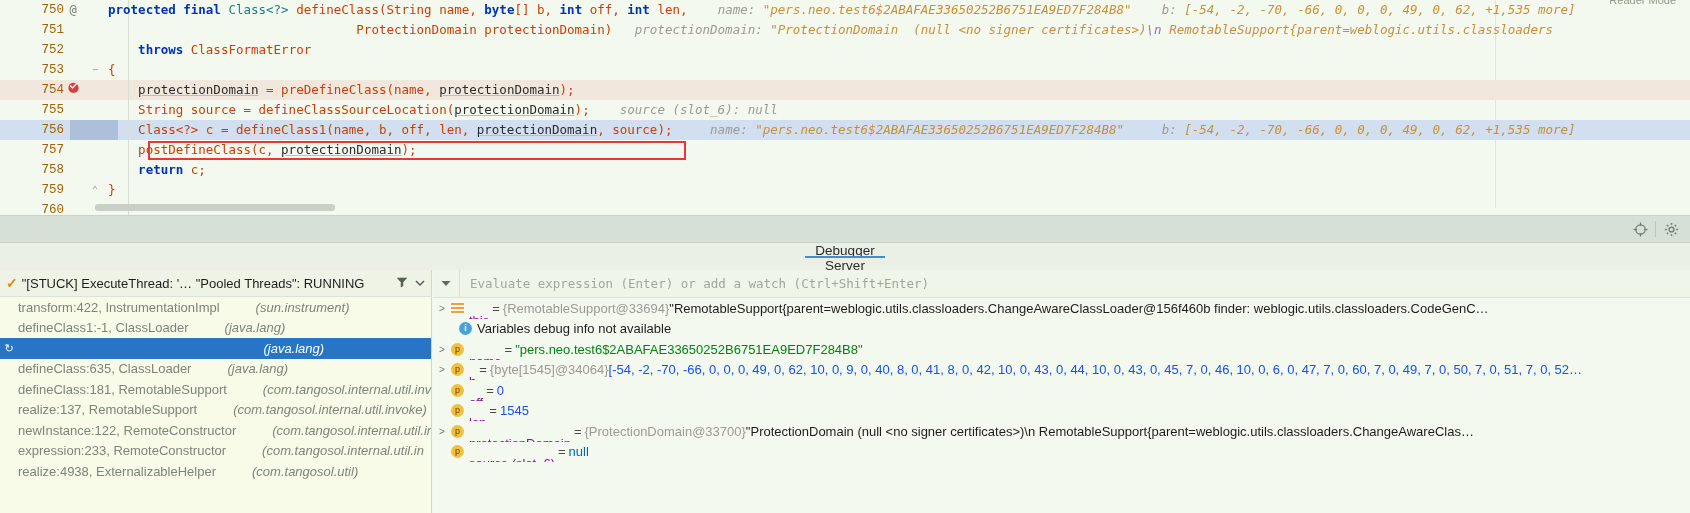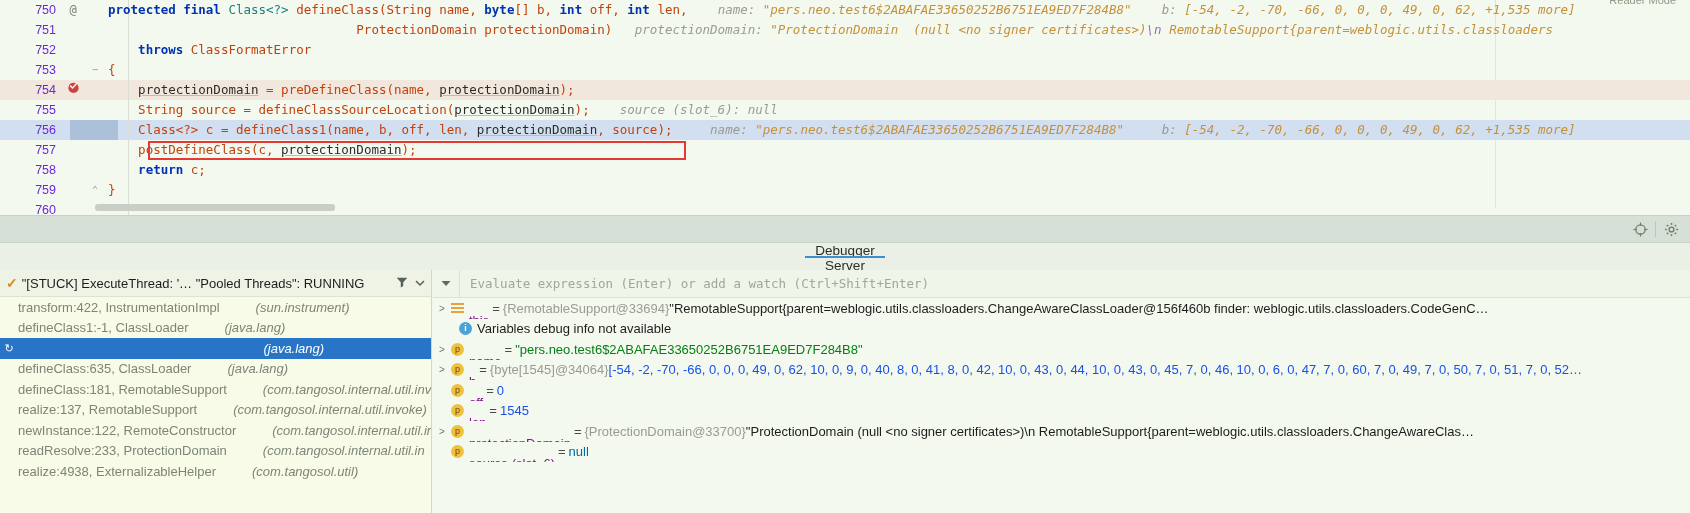--- a/index.html
+++ b/index.html
@@ -23,24 +23,24 @@
     height: 20px;
     line-height: 20px;
     white-space: pre;
     font-family: "DejaVu Sans Mono", monospace;
     font-size: 12.5px;
   }
   .code-row.bp   { background: #f2e7dc; }
   .code-row.exec { background: #d2dff0; }
 
   .gutter-num {
-    position: absolute; left: 0; top: 0; width: 56px;
+    position: absolute; left: 8px; top: 0; width: 56px;
     text-align: right;
-    color: #6d28d9;
-    font-family: Liberation Sans, sans-serif;
+    color: #a16207;
+    font-family: Liberation Mono, monospace;
     font-size: 12.5px;
   }
   .gutter-icon {
     position: absolute; left: 60px; top: 0; width: 26px;
     text-align: center;
     color: #7a7f7a;
     font-size: 12px;
   }
   .gutter-fold {
     position: absolute; left: 88px; top: 0; width: 14px;
@@ -386,21 +386,21 @@
       </div>
       <div class="frame-row">
         <span class="frame-name">realize:137, RemotableSupport </span>
         <span class="frame-pkg">(com.tangosol.internal.util.invoke)</span>
       </div>
       <div class="frame-row">
         <span class="frame-name">newInstance:122, RemoteConstructor </span>
         <span class="frame-pkg">(com.tangosol.internal.util.in</span>
       </div>
       <div class="frame-row">
-        <span class="frame-name">readResolve:233, ProtectionDomain </span>
+        <span class="frame-name">expression:233, RemoteConstructor </span>
         <span class="frame-pkg">(com.tangosol.internal.util.in</span>
       </div>
       <div class="frame-row">
         <span class="frame-name">realize:4938, ExternalizableHelper </span>
         <span class="frame-pkg">(com.tangosol.util)</span>
       </div>
     </div>
 </div>
 
 <div class="vars-panel">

==============================

Work to be completed: Each record above is to be written out exactly; the pictures are not.

Answer to the problem:
--- a/index.html
+++ b/index.html
@@ -23,24 +23,24 @@
     height: 20px;
     line-height: 20px;
     white-space: pre;
     font-family: "DejaVu Sans Mono", monospace;
     font-size: 12.5px;
   }
   .code-row.bp   { background: #f2e7dc; }
   .code-row.exec { background: #d2dff0; }
 
   .gutter-num {
-    position: absolute; left: 0; top: 0; width: 56px;
+    position: absolute; left: 8px; top: 0; width: 56px;
     text-align: right;
-    color: #6d28d9;
-    font-family: Liberation Sans, sans-serif;
+    color: #a16207;
+    font-family: Liberation Mono, monospace;
     font-size: 12.5px;
   }
   .gutter-icon {
     position: absolute; left: 60px; top: 0; width: 26px;
     text-align: center;
     color: #7a7f7a;
     font-size: 12px;
   }
   .gutter-fold {
     position: absolute; left: 88px; top: 0; width: 14px;
@@ -386,21 +386,21 @@
       </div>
       <div class="frame-row">
         <span class="frame-name">realize:137, RemotableSupport </span>
         <span class="frame-pkg">(com.tangosol.internal.util.invoke)</span>
       </div>
       <div class="frame-row">
         <span class="frame-name">newInstance:122, RemoteConstructor </span>
         <span class="frame-pkg">(com.tangosol.internal.util.in</span>
       </div>
       <div class="frame-row">
-        <span class="frame-name">readResolve:233, ProtectionDomain </span>
+        <span class="frame-name">expression:233, RemoteConstructor </span>
         <span class="frame-pkg">(com.tangosol.internal.util.in</span>
       </div>
       <div class="frame-row">
         <span class="frame-name">realize:4938, ExternalizableHelper </span>
         <span class="frame-pkg">(com.tangosol.util)</span>
       </div>
     </div>
 </div>
 
 <div class="vars-panel">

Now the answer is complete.